• **WHAT IS BEING ASKED**
Set down the entries again word for word, without any of the images.

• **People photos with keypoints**
——————
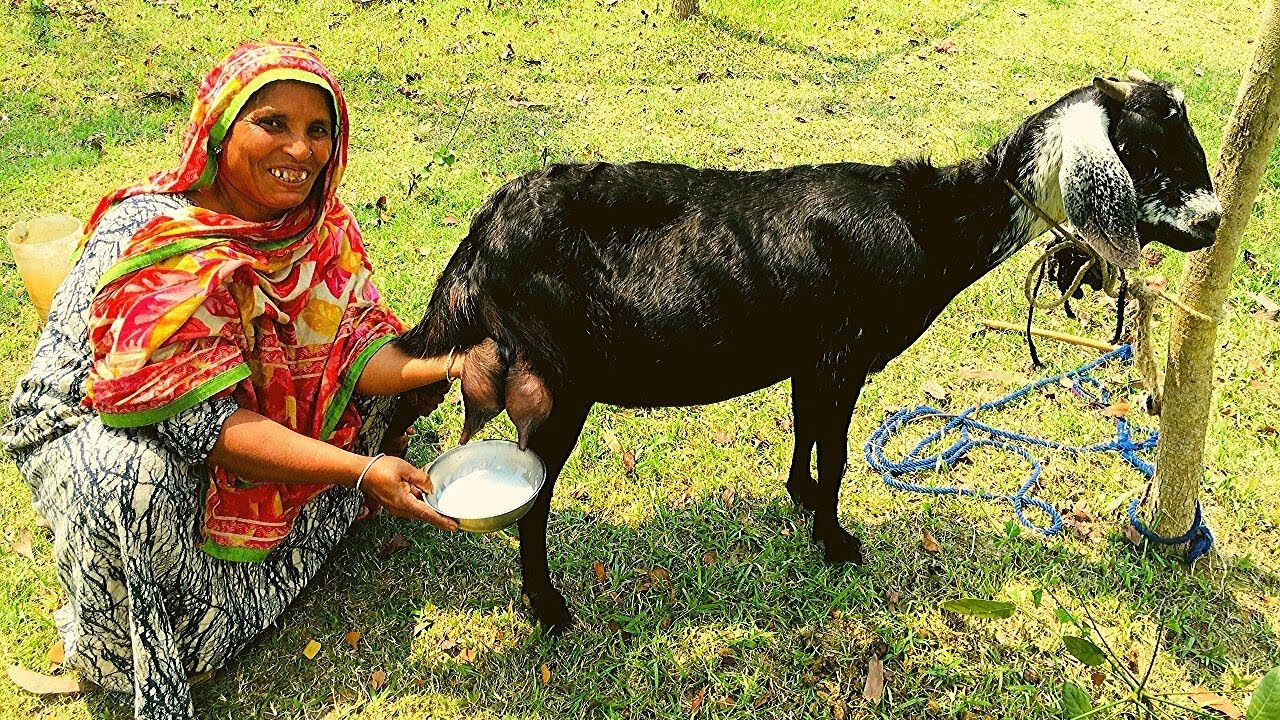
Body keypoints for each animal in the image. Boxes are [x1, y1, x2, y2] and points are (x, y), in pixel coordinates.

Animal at [396, 75, 1218, 630]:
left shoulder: (809, 357)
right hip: (563, 378)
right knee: (533, 497)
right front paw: (835, 540)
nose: (1212, 223)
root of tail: (485, 229)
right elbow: (838, 451)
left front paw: (798, 497)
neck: (925, 221)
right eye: (1148, 147)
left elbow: (805, 431)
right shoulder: (841, 356)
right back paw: (548, 606)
——————
• **RESULT OF THE TASK**
Body keypoints for each animal in the image. Boxes are [x1, y1, x2, y2] and points are (x, y), in pixel coordinates.

Animal at [396, 75, 1218, 630]:
left shoulder: (809, 357)
right hip: (563, 378)
right knee: (533, 497)
right front paw: (835, 540)
nose: (1212, 223)
root of tail: (485, 229)
right elbow: (838, 451)
left front paw: (798, 497)
neck: (925, 221)
right eye: (1148, 147)
left elbow: (805, 431)
right shoulder: (841, 356)
right back paw: (548, 606)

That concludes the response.